Provided data: Begin

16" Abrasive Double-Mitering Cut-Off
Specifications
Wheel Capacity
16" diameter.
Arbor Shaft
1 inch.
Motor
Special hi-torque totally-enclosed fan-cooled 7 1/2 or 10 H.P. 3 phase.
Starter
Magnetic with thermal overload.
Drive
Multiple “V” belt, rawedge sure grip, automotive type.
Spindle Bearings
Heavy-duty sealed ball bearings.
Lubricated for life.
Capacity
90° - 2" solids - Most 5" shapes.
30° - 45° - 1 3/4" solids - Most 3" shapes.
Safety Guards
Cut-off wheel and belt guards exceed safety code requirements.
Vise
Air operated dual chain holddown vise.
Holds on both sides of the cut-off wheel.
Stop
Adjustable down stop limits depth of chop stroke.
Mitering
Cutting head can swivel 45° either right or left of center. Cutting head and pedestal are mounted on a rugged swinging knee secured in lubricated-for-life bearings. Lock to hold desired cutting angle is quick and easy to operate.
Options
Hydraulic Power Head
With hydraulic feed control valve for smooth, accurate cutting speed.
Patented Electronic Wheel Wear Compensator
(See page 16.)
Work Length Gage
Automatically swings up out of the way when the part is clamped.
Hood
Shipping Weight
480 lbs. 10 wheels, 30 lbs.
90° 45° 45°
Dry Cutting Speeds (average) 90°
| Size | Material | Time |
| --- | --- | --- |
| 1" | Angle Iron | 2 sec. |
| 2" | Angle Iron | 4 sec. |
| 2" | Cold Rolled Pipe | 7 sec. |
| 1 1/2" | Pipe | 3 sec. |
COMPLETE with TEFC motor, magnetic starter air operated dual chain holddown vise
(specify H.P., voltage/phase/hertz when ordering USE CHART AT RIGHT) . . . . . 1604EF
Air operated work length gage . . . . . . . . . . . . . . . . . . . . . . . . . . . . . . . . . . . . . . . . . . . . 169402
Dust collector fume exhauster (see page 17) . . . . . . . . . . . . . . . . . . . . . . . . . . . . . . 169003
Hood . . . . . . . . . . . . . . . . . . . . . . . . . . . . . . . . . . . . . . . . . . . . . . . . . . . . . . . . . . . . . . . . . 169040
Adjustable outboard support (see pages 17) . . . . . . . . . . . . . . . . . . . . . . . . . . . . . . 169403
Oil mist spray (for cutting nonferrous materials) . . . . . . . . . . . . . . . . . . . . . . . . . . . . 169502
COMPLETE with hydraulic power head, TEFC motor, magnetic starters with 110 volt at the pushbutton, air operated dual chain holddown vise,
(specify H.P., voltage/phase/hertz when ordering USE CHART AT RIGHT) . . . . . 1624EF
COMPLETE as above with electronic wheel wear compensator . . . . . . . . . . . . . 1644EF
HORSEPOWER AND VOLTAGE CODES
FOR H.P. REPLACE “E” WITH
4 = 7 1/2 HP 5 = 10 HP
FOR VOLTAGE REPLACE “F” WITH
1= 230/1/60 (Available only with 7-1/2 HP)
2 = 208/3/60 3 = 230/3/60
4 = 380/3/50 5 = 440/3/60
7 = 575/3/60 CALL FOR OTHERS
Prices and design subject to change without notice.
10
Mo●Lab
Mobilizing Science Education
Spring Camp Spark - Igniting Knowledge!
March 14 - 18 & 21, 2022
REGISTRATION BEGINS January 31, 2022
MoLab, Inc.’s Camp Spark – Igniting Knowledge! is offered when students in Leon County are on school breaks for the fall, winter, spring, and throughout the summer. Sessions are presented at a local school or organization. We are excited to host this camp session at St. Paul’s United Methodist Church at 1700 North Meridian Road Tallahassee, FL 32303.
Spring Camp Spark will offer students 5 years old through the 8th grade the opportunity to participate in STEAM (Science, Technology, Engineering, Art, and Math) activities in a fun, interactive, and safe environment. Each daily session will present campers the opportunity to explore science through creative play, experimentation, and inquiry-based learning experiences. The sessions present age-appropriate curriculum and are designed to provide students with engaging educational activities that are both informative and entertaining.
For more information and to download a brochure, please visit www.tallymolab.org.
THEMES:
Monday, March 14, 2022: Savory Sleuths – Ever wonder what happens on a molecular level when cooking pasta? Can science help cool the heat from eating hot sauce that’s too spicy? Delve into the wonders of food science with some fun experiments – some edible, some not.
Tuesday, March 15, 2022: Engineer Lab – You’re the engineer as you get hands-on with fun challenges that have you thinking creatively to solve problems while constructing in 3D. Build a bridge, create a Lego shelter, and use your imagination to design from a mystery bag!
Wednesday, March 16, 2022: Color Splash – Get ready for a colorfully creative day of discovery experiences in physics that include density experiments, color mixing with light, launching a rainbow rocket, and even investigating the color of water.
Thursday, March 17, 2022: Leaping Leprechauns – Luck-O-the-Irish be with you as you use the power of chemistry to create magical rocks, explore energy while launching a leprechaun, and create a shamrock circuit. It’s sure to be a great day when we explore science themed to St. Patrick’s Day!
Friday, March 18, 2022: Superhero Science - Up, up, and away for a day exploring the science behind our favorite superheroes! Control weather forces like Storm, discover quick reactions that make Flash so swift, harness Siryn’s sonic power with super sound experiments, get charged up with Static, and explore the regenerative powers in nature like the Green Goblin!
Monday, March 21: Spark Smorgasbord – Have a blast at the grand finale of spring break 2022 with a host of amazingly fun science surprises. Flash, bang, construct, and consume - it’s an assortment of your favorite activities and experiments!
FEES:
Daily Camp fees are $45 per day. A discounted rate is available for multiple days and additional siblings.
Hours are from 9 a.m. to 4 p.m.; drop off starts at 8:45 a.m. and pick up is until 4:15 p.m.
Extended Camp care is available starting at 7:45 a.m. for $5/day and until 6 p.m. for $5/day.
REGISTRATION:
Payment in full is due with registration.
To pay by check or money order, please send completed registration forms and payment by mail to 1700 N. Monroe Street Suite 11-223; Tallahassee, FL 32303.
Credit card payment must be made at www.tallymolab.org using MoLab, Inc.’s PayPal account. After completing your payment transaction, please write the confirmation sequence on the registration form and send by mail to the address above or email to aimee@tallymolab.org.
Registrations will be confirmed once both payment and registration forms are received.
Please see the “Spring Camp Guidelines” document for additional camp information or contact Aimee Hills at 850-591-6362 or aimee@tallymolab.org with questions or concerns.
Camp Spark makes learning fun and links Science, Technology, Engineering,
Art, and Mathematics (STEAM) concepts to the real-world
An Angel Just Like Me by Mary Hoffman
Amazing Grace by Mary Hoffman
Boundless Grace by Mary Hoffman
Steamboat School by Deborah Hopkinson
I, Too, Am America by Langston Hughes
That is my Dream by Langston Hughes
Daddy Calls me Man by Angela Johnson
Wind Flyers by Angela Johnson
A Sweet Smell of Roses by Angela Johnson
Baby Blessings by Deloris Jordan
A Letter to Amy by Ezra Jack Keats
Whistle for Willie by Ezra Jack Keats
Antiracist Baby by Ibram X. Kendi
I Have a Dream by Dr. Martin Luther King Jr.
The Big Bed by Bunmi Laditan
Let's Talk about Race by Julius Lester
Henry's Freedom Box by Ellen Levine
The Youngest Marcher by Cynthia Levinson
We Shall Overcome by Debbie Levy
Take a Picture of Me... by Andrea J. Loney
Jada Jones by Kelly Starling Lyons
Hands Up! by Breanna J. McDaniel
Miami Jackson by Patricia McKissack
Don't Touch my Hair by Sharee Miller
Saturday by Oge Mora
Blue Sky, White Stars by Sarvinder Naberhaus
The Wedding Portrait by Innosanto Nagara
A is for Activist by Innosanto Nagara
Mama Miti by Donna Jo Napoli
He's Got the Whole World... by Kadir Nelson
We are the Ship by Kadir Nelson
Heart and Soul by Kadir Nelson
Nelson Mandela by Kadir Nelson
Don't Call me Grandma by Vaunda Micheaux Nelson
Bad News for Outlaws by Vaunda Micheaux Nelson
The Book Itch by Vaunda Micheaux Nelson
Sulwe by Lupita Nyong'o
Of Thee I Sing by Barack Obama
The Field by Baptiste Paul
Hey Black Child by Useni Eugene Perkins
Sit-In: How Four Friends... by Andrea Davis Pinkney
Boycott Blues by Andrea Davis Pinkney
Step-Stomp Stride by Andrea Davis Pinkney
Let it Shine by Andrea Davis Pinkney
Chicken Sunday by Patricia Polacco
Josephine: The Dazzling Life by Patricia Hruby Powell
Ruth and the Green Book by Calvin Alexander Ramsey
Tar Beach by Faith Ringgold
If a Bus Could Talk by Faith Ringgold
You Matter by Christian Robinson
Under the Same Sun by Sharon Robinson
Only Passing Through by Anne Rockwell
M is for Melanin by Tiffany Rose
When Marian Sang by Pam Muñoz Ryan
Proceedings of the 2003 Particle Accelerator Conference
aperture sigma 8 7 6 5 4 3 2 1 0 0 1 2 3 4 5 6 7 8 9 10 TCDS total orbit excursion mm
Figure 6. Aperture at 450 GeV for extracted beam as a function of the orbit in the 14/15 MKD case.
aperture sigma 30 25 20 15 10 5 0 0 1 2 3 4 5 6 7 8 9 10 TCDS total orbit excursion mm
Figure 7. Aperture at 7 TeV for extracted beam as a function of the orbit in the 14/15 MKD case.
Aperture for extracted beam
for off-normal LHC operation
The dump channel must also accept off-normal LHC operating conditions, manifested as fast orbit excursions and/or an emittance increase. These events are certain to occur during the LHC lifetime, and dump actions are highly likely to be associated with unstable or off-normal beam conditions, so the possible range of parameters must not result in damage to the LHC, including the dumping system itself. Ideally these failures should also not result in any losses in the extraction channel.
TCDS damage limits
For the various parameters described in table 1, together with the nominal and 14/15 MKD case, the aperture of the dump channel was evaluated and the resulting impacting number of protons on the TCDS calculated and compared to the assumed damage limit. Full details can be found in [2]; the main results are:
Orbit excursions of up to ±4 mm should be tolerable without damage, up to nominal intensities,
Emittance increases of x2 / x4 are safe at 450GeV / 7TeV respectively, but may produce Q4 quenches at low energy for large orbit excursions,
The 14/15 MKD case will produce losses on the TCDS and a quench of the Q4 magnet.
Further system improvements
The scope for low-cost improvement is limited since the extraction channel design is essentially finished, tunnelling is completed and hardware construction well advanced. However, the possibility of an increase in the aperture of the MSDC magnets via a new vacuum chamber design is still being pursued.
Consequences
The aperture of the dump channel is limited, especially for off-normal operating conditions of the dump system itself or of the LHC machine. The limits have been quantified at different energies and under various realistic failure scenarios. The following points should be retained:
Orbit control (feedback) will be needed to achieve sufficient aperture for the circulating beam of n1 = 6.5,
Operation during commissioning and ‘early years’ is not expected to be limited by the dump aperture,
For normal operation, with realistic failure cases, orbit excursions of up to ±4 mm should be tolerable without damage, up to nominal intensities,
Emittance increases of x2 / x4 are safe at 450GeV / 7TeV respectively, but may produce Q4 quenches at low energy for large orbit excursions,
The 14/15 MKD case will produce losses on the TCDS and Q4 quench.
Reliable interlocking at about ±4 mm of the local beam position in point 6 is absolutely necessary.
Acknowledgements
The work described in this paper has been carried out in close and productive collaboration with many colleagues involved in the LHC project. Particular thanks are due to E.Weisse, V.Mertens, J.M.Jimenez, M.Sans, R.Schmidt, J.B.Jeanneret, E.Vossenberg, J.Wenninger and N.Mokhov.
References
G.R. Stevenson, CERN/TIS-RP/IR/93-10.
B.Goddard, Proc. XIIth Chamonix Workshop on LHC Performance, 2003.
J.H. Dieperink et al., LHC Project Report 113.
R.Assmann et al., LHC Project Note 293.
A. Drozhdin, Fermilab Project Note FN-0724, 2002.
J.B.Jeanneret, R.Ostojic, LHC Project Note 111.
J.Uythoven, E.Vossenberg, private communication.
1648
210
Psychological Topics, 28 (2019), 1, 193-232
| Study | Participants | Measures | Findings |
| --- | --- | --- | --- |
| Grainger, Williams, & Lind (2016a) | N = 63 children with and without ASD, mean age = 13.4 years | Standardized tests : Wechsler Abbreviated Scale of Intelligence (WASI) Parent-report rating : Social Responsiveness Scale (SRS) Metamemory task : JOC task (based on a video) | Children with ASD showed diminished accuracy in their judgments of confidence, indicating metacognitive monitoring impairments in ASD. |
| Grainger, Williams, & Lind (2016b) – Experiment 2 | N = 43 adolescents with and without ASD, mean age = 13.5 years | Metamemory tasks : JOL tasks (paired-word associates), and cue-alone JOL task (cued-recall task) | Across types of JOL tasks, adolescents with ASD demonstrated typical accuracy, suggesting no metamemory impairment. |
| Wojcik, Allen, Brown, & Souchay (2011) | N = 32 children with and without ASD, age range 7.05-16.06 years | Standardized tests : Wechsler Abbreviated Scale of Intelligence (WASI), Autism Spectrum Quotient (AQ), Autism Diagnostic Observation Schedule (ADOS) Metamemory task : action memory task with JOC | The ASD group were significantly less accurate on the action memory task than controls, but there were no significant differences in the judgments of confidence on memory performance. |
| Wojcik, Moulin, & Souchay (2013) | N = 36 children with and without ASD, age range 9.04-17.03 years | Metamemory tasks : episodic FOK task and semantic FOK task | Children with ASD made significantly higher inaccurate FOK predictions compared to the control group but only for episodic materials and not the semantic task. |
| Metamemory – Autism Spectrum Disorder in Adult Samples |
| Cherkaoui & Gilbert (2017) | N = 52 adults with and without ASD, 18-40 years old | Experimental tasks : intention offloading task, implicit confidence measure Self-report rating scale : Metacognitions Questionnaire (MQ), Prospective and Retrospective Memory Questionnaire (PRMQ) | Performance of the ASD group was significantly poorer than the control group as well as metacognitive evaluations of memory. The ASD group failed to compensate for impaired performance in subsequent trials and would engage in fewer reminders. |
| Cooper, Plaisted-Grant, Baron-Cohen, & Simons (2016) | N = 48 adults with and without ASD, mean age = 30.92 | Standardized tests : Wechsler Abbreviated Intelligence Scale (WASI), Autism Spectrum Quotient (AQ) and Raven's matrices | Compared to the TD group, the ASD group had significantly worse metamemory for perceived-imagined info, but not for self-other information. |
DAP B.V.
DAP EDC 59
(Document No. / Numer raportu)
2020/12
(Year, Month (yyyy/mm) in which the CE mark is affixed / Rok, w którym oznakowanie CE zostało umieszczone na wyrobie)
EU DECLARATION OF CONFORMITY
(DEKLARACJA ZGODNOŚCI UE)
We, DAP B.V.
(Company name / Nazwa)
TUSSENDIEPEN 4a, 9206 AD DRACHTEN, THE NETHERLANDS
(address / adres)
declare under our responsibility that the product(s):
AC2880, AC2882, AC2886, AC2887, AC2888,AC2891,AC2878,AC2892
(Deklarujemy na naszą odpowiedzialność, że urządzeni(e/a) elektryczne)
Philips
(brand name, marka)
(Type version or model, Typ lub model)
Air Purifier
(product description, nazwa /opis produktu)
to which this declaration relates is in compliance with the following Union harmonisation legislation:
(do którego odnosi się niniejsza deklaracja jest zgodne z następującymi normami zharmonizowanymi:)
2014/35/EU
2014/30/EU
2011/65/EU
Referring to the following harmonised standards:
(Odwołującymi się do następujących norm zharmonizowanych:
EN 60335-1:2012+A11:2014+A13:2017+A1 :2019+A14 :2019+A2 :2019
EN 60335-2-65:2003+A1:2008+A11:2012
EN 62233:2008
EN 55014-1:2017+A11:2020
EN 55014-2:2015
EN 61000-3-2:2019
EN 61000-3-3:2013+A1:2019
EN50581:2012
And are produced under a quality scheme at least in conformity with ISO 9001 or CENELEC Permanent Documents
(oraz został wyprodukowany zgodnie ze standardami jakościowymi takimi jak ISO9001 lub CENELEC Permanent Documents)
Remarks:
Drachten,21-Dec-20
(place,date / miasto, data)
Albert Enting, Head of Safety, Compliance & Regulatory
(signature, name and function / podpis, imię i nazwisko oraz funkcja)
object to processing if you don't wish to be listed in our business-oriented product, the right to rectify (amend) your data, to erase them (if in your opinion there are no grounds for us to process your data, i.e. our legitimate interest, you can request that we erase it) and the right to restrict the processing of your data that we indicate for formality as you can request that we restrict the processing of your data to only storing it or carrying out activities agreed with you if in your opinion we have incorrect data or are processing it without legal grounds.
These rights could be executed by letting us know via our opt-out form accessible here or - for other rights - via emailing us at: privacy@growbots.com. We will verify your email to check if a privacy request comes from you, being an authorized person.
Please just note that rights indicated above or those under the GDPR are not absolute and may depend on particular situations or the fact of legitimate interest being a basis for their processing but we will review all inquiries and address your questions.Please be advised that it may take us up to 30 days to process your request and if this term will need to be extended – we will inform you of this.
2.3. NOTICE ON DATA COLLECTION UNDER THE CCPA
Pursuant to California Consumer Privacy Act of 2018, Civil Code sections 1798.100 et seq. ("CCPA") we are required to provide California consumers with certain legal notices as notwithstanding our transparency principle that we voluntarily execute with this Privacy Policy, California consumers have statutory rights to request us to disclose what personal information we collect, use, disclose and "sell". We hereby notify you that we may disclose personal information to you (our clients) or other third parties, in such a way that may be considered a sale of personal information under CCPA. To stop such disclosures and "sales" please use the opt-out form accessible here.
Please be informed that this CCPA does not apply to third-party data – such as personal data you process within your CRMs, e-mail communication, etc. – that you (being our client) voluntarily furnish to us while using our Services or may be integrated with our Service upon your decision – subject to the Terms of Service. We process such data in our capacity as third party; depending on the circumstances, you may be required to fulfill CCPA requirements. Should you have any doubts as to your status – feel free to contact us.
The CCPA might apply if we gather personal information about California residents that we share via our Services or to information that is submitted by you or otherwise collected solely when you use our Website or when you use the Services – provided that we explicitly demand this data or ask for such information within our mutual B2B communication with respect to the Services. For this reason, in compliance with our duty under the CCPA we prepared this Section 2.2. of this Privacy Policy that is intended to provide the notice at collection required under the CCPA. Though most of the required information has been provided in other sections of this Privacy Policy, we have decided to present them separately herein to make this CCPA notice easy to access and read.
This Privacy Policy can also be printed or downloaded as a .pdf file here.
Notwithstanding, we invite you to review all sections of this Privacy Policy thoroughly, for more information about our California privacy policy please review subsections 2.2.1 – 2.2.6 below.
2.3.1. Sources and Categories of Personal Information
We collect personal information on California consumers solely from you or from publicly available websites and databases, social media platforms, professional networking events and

Provided data: End

Among the lines above, find those with the word "Innosanto" and list them.

The Wedding Portrait by Innosanto Nagara
A is for Activist by Innosanto Nagara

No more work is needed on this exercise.